Dalla sua proprietà Blok segue lo sfacelo avanzante e vuole aderirvi. Come suscitare la tempesta purificatrice: a colpi d'ascia, con uno scongiuro musicale, con un fischiettio ebbro e autunnale? Blok andrà dove lo trarranno le forze della natura, dove lo convocherà il suo “Cristo fiammeggiante” al quale, pur con tutti i suoi “sdoppiamenti”, egli resterà sempre fedele. “La religione è una cosa sporca (preti ecc.)”, annota dopo aver scritto I dodici. “Il pensiero tremendo di questi giorni è che il problema non sta nel fatto che i soldati dell'armata rossa siano "indegni" del Gesù che oggi a loro si accompagna; ma piuttosto nel fatto che sia proprio Lui ad accompagnarli, mentre dovrebbe essere un Altro.” (24).

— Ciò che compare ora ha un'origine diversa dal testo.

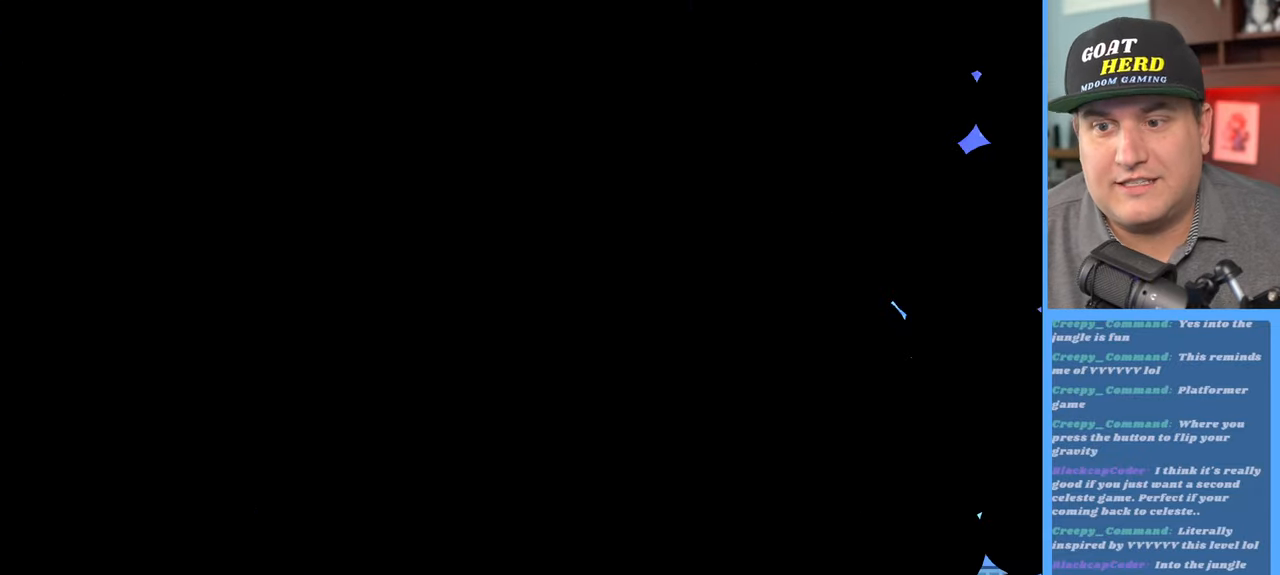
{"buttons": ["R2"], "left_stick": "center", "right_stick": "center", "events": []}
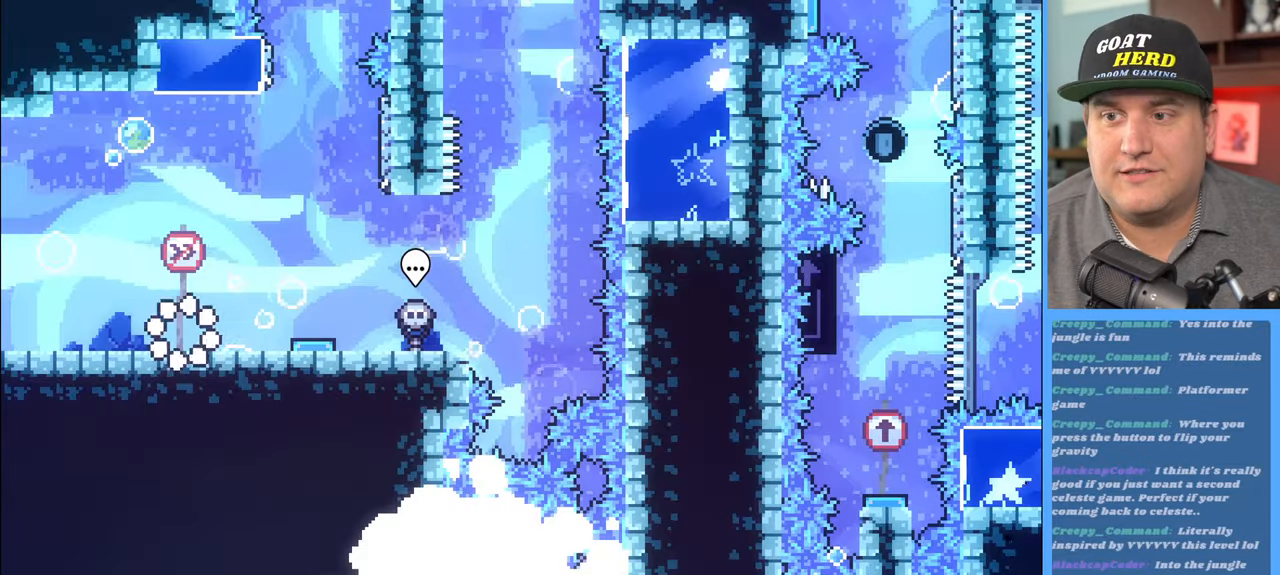
{"buttons": ["R2"], "left_stick": "right", "right_stick": "center", "events": [[133, "left_stick", "right"], [250, "A", "down"], [450, "A", "up"]]}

Commento di Orlov, uno studioso di Blok: “Un "Altro" che sia più degno di condurre il popolo verso il futuro (...)” (25).Commento di Dolgopolov, altro studioso di Blok: “Le forze della natura esigevano da Blok una incondizionata sottomissione, poiché, chiunque esse fossero, era dalle loro mani che usciva la storia. Blok vi si sottomise. E fu la sottomissione alla necessità storica, alla storia stessa (…)” (26).

Commento di Lunac'arskij:

Così vanno con passo sovrano,
E a distanza segui tu, poeta,
Dietro ad un vessillo come il sangue rosso,
Intonando le strofe che son loro.
Conquistare ti sei lasciato infine
Dalla romanza tragica e crudele.
Ma di vittoria tu non hai speranza,
Giacché non è cosa per te, il socialismo.

E infine lo stesso Blok:

“Voi non fate che ascoltare”, dice il poeta. “Vagar per le strade, catturare frammenti di parole ignote. E poi venir qua a raccontar l'anima propria a un prestanome.
“Il cameriere:
“E' poco chiaro, ma molto raffinato (...) (Si stacca dal tavolo e accorre alla chiamata di un avventore. Il poeta scrive su un taccuino)” (28).

VII

Quel Cristo che balena nella tormenta di I dodici Blok lo aveva forse percepito anche nel canto degli avi? Davvero il Cristo dell'“angolo in alto”, sopra “l'uccisione di Kat'ka”, come scrisse Blok al pittore Annekov, che stava preparando la copertina per la prima edizione del poema, e il Cristo che si rispecchia nel centro del mistero musicale di Blok sono inscindibili l'uno dall'altro? E in questo caso concorderemo con quei critici di regime che sono disposti a sopportare Cristo solo come ambigua e oscura metafora della grandezza della rivoluzione, che ha riconosciuto la propria necessità storica? Oppure ci allineeremo al punto di vista più liberale, “estetico”, che vede nell'“immagine di Cristo” soltanto una tra le migliaia e migliaia di melodie che sono create dall'arte universale, che sono rese irripetibili proprio in Blok, ma che non sono senso, non Nome né Realtà? Oppure ancora decideremo di far corrispondere quella melodia, quella immagine che è nell'anima dell'artista con l'Originale della fede?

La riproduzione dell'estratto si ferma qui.